> _Task details_: Taking the line with "focal_mm: 4.15" as the first and the line with "focal_mm: 10" as the last, set down exactly every line in that range from the entries below, and no more.

[Data extract Boundary: Start]

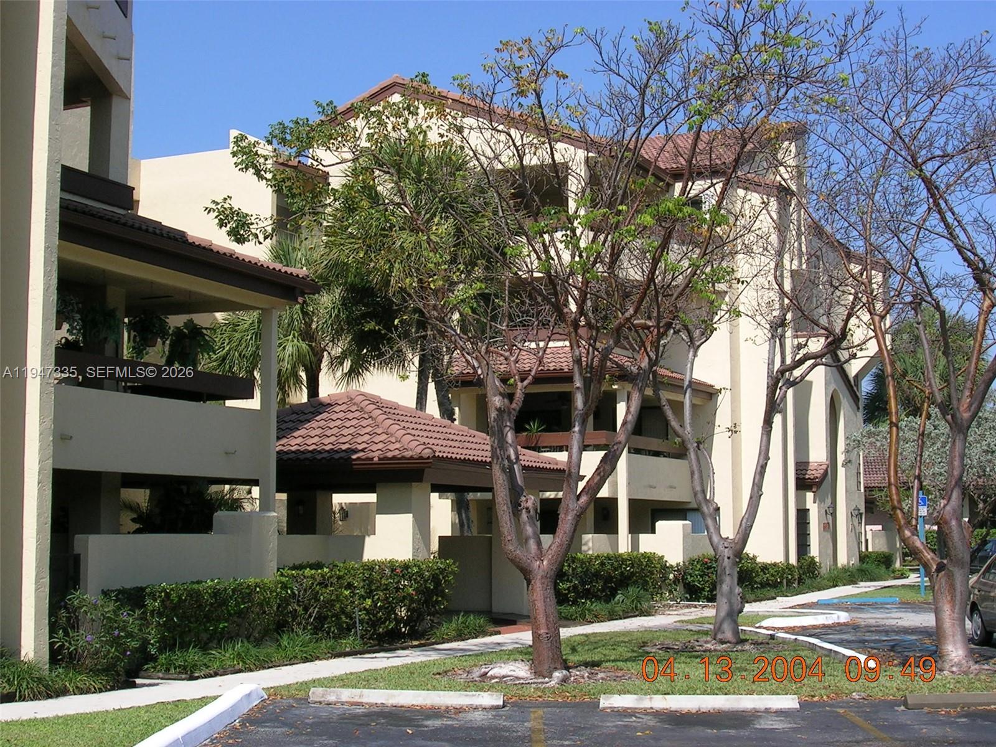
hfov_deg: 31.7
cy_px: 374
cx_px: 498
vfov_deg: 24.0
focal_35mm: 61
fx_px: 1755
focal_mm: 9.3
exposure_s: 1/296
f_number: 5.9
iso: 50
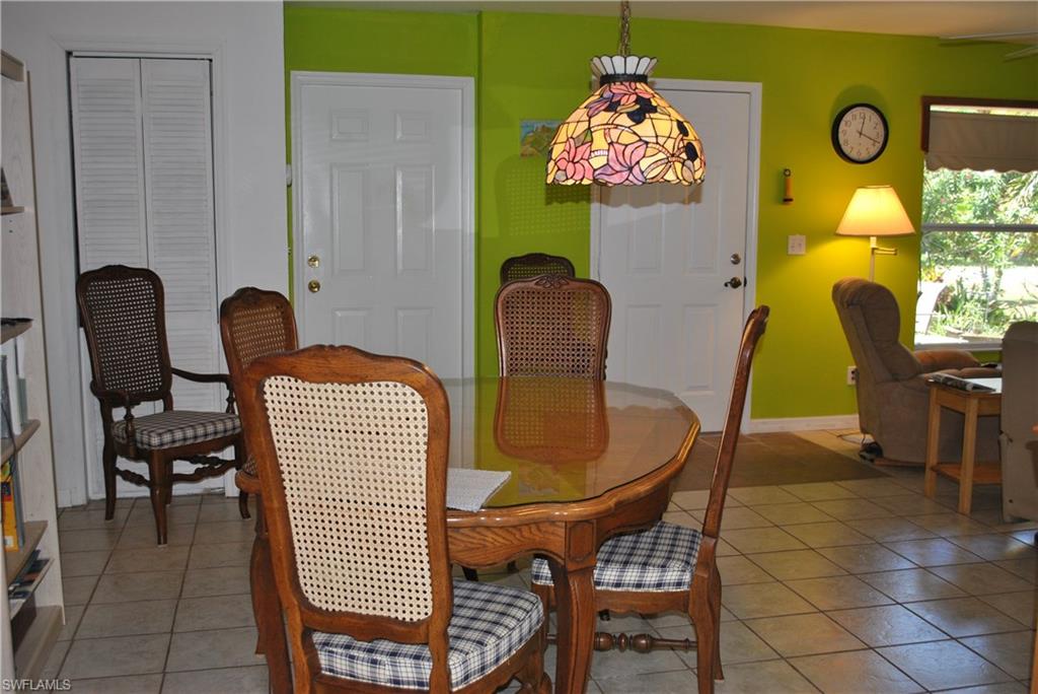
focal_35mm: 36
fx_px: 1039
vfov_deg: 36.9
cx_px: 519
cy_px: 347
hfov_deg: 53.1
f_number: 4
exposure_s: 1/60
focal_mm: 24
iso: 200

[Data extract Boundary: End]
[Data extract Boundary: Start]

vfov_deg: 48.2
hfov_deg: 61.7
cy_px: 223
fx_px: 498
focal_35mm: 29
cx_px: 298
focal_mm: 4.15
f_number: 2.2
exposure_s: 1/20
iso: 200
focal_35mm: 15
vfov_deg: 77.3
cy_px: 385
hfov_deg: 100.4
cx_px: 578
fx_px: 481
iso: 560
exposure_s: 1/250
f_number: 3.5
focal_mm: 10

[Data extract Boundary: End]

> _Written reply_:
focal_mm: 4.15
f_number: 2.2
exposure_s: 1/20
iso: 200
focal_35mm: 15
vfov_deg: 77.3
cy_px: 385
hfov_deg: 100.4
cx_px: 578
fx_px: 481
iso: 560
exposure_s: 1/250
f_number: 3.5
focal_mm: 10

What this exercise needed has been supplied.